Мальвина, не в силах подавить тревогу, шепнула:

— Марысь!

Дарвид неожиданно повернулся к жене, все время тщательно избегавшей его взгляда, и на несколько секунд взоры их скрестились; этого оказалось достаточно, чтобы глаза Дарвида заблестели отточенной сталью, а Мальвина так низко склонилась над тарелкой, что в ослепительном свете был виден под бледнозолотыми волосами только ее лоб, прорезанный темной чертой глубокой морщины. В эту минуту Ирена заговорила с отцом о Лондоне, где он подолгу жил несколько раз, и Дарвид, поспешив ответить дочери, рассказывал долго, плавно, увлекательно, втянув в разговор и англичанку, к которой часто и весьма любезно обращался.

Разговор снова завязался, ровный, легкий, холодный. Над столом вместо пряных запахов дичи и соусов теперь подымался легкий аромат фруктов и ванили. Лакеи разносили десерт. Дарвид рассказывал о свойственных разным поясам плодах, которые он видел во время своих почти непрерывных путешествий, но вдруг оборвал фразу на полуслове и обернулся к Каре, заметив, что ее опять душит сухой, неотвязный кашель.

— Мне казалось, что ты уже совсем выздоровела. А ты еще кашляешь! Это грустно!

Лицо девочки пылало от гнева или обиды.

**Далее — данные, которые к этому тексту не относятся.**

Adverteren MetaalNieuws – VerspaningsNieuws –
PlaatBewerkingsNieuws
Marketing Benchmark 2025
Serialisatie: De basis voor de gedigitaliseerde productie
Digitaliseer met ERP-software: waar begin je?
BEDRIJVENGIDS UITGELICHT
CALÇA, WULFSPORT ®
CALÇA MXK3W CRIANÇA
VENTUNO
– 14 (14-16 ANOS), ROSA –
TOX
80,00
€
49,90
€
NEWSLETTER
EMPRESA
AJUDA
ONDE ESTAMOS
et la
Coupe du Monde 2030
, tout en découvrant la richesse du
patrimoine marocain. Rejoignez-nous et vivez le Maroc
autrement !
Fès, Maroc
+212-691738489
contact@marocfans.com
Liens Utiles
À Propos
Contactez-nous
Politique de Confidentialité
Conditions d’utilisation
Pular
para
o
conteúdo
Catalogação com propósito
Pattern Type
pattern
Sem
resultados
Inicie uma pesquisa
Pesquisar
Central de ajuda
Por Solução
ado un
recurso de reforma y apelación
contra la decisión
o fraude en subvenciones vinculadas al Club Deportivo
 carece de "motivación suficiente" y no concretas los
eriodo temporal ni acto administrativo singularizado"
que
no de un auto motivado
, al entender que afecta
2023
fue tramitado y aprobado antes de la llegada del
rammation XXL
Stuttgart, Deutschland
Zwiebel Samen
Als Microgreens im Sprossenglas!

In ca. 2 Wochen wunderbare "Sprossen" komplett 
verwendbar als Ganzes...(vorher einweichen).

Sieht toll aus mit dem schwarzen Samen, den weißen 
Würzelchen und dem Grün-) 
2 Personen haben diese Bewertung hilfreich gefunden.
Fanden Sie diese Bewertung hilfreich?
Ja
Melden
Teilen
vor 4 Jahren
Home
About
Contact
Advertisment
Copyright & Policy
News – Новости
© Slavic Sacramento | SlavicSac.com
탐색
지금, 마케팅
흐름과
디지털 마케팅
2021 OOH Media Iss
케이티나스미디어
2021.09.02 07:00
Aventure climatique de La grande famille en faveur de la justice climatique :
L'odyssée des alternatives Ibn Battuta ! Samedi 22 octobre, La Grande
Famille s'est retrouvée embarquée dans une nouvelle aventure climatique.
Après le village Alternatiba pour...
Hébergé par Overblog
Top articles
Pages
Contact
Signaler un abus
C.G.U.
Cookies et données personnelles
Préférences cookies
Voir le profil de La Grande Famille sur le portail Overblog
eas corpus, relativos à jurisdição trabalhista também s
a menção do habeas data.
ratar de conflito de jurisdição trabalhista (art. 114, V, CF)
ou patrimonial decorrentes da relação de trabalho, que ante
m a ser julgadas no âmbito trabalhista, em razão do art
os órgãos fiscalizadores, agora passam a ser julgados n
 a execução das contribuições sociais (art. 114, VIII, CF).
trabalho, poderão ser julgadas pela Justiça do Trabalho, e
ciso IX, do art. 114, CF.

Быстро, взволнованно с ее надутых, как у обиженного ребенка, губ слетели слова:

— На свете столько грустного, папочка, что по сравнению с этим мой кашель — просто пылинка…

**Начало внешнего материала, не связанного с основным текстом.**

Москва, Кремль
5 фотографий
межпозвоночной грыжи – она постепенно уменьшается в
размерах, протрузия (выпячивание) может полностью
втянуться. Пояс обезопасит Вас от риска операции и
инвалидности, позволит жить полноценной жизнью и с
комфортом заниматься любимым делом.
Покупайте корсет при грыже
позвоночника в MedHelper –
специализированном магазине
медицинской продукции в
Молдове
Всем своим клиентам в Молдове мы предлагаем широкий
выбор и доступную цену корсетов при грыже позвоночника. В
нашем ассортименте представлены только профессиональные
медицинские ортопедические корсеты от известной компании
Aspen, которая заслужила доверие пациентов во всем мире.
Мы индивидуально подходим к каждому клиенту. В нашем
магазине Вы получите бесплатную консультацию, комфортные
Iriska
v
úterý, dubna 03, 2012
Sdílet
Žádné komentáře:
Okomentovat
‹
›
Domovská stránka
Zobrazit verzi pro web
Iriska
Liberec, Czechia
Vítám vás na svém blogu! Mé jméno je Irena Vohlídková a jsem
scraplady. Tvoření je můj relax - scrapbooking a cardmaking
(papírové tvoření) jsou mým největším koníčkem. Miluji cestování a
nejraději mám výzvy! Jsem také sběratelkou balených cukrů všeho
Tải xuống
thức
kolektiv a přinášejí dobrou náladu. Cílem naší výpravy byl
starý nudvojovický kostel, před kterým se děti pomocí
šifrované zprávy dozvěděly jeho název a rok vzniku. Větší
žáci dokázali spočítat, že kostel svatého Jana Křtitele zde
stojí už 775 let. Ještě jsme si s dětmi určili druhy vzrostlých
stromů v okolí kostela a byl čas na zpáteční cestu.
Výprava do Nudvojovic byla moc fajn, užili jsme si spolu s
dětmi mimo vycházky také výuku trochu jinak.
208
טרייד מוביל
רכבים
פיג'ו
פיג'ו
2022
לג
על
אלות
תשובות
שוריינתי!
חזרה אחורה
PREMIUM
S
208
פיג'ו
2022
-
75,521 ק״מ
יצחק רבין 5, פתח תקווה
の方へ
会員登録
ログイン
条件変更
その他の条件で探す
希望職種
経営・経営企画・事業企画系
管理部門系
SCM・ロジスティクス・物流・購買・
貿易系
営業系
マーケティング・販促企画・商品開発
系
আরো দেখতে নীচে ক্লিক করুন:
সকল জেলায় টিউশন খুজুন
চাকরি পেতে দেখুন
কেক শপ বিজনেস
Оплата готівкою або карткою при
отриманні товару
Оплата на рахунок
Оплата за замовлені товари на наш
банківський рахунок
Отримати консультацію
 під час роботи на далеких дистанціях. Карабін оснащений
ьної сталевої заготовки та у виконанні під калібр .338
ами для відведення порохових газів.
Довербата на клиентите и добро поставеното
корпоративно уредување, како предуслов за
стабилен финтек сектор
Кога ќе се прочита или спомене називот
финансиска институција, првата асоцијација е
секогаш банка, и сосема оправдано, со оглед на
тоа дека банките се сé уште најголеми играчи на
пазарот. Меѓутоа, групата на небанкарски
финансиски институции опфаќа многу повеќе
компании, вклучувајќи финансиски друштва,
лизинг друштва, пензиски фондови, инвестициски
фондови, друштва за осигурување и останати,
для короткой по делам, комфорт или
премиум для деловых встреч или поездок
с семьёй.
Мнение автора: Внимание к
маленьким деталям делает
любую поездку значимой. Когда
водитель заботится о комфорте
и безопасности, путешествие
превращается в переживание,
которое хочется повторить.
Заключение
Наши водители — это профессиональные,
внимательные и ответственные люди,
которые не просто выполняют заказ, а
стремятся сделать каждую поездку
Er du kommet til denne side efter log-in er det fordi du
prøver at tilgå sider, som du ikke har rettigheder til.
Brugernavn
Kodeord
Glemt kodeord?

Ответ ее был совершенно неожиданным, но Ирена поспешила рассеять впечатление, которое он мог произвести: она засмеялась и, пожалуй, даже слишком громко воскликнула:

— Voilá oú le pessimisme va se nicher![141] Уж не заболел ли Пуфик?

— Наблюдение Кары преждевременно, по правильно, — краешком губ вымолвил Мариан.